Die Arbeitsform "Gruppenarbeit" ist eine bekannte Methode im Unterrichtsalltag. Ihr Einsatz ist jedoch immer abhängig vom inhaltlichen Gegenstand, Lernziel und Zusammensetzung der Lerngruppe.
Gruppenarbeiten bieten viele Chancen für den eigenen Unterricht. Einerseits entlasten sie die Lehrkraft, da die SuS mehrere Stunden damit verbringen, ihre Präsentation vorzubereiten. Dafür müssen sie sich selbst organisieren, Aufgaben verteilen, Inhalte erarbeiten und sich gemeinsam in Bezug auf die Präsentation absprechen. Das sind wichtige soziale Fähigkeiten, die als Vorbereitung für das Berufsleben eine wichtige Rolle spielen. Andererseits bringt diese Methode auch mehr Abwechslung bzw. Interaktion in den Unterricht ein, was die Aufmerksamkeitsspanne und den Lernerfolg der Klasse oder des Kurses in den meisten Fällen erhöhen wird. Diese sind charakteristische Merkmale des forschend-entdeckenden Lernens - einem grundlegenden fachdidaktischen Prinzip im Geschichtsunterricht.
Doch welche Herausforderungen bringen Gruppenarbeiten für den eigenen Unterricht mit sich? Lehrkräfte müssen bei dieser Arbeitsform ständig kontrollieren, ob und in welchem Maß sich alle Gruppenmitglieder an der Erarbeitung beteiligen. Die Leistungsbewertung hängt von vielen Faktoren ab und ist nicht immer eindeutig zu analysieren. Beispielhafte Kriterien für den Einsatz innerhalb einer Gruppenarbeit sind die Selbstständigkeit, Kommunikation und die Vortragsweise in der Präsentation. Oft genug kann es geschehen, dass SuS aufgrund der Zusammensetzung kaum miteinander kommunizieren und eher in eine Form der Einzelarbeit verfallen.

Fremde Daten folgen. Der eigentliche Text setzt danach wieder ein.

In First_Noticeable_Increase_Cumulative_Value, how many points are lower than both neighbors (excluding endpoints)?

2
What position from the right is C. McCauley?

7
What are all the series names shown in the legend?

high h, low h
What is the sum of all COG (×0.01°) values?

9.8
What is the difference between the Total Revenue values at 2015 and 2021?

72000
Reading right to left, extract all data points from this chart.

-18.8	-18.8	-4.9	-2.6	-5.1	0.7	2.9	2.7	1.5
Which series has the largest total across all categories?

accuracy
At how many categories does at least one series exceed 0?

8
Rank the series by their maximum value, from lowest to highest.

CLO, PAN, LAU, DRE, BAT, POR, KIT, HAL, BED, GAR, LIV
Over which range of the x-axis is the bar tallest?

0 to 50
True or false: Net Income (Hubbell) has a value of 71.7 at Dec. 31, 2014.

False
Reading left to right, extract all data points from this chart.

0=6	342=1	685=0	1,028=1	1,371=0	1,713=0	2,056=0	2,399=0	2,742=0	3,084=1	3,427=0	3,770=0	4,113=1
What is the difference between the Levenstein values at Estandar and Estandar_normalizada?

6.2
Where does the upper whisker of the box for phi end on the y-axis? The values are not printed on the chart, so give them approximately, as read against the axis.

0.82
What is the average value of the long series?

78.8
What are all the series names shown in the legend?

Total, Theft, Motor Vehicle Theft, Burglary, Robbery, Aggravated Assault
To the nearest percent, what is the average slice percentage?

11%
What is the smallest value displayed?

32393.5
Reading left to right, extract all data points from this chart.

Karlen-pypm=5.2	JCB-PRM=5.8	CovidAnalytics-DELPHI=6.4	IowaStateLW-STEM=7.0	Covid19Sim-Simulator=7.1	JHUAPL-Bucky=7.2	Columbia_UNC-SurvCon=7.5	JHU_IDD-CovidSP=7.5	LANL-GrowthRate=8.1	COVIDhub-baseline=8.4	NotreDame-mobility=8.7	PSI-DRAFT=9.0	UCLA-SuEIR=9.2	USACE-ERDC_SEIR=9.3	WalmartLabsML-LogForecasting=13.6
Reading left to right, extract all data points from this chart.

Um dieses Problem zu unterbinden, ist es wichtig, dass die Lehrkraft stets den Überblick über das gesamte Geschehen behält und entsprechende Impulse gibt, um die Gruppe zur intensiveren Kooperation anzuregen.
Die "Gruppenarbeit" ist von daher eine altbekannte, aber eben auch komplexe Methode für den Unterrichtsalltag. Sie bietet sich immer dann an, wenn ein bestimmtes Thema in Unterkategorien aufgeteilt werden kann. Ein Beispiel im Geschichtsunterricht wäre das Thema "Deutschland in der Zeit des Vormärz" - verteilt auf die Ereignisse "Wiener Kongress", "Deutscher Bund", "Wartburgfest", "Karlsbader Beschlüsse", "Julirevolution 1830", "Hambacher Fest" und "Schlesischer Weberaufstand". Besteht der Kurs zum Beispiel aus 21 SuS, setzt sich jede der insgesamt sieben Gruppen aus 3 SuS zusammen. Gruppen sollten in dieser Hinsicht nicht aus zu vielen SuS bestehen, da ansonsten die Gefahr besteht, dass bestimmte Gruppenmitglieder keinerlei Aufgaben haben und sich zu wenig an der Gruppenarbeit beteiligen.